Start of Passage shown

Speed networking is like speed dating for professionals. It’s the business version of Tinder in real life, and a great way to meet potential clients or business partners.

Speed networking is also on the rise; next week in Melbourne alone, there are more than 20 speed networking events, and it’s because professionals are realising the power of collaboration.

What is speed networking?

A speed networking event is an organised meet up for professionals, employers, business owners and investors to meet and greet in an organised environment. Most speed networking events have a tightly run schedule and ten minutes per meet and greet allocated. You’ve got a short amount of time to cut straight to the chase, so whether you’re hiring, looking for work, looking for a business partner or the opportunity for growth, you’ll be forced to bring you’re a-game with such a short window of time.

Why do it?

End of Passage shown
Start of Data for analysis

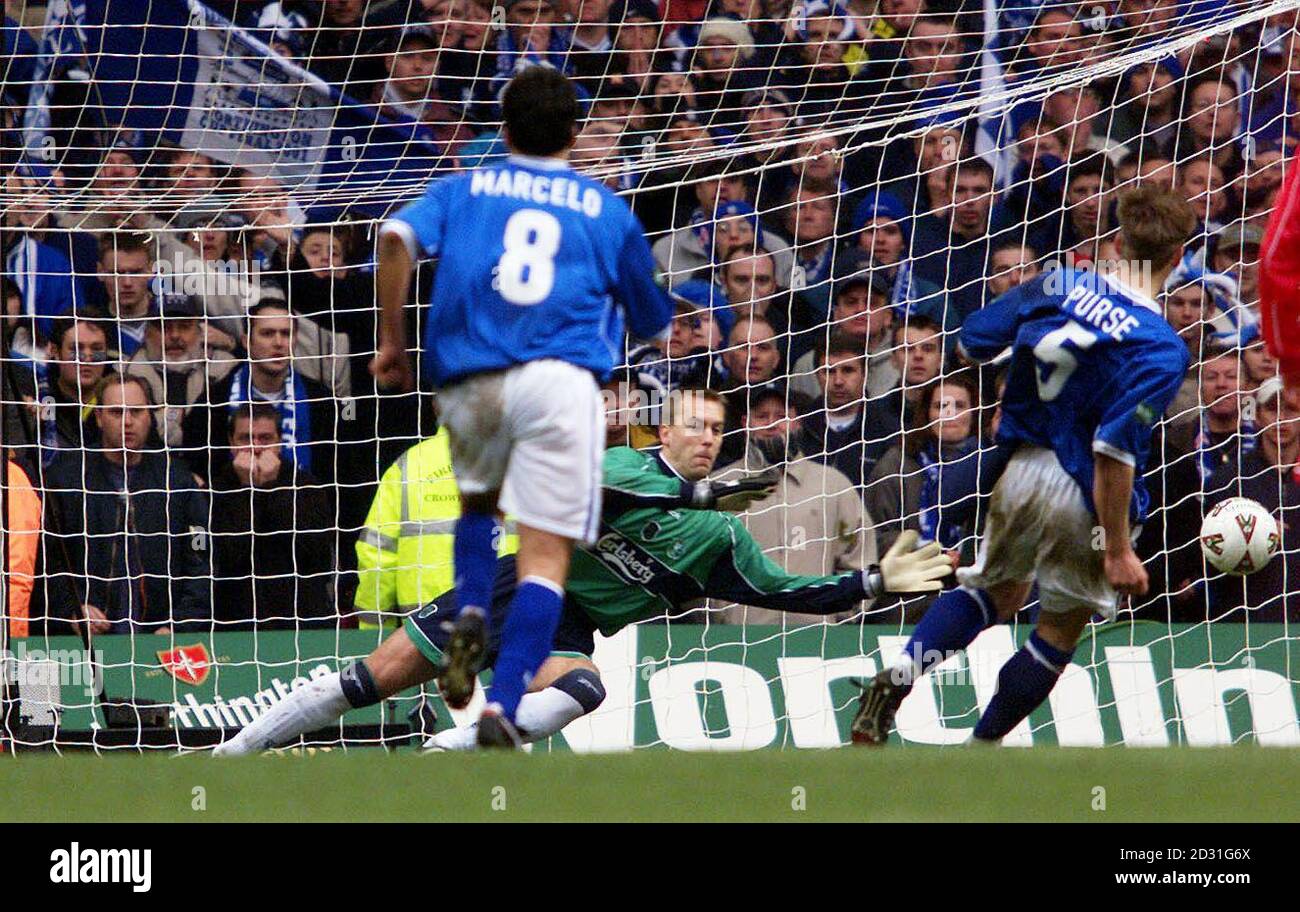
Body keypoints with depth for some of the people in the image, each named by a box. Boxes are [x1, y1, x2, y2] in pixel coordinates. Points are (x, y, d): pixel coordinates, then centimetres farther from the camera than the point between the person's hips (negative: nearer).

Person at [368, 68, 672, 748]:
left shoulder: (464, 189, 18)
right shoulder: (606, 209, 19)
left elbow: (398, 238, -3)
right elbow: (653, 322, 26)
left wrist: (392, 339, 5)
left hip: (467, 383, 2)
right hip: (561, 379, -2)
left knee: (477, 503, 29)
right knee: (545, 558, -5)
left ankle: (471, 612, 1)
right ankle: (503, 705, -20)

End of Data for analysis

[Problem description] Decide whether each statement below agrees with the speed networking passage above, answering yes or no and quoting the deciding words of the passage. (a) Most speed networking events give ten minutes to each meet and greet. (b) Fewer than ten speed networking events are scheduled in Melbourne next week. (c) Speed networking events are meant only for people looking for work.

[Task output]
(a) Yes: "Most speed networking events have a tightly run schedule and ten minutes per meet and greet allocated."
(b) No: "next week in Melbourne alone, there are more than 20 speed networking events"
(c) No: "an organised meet up for professionals, employers, business owners and investors"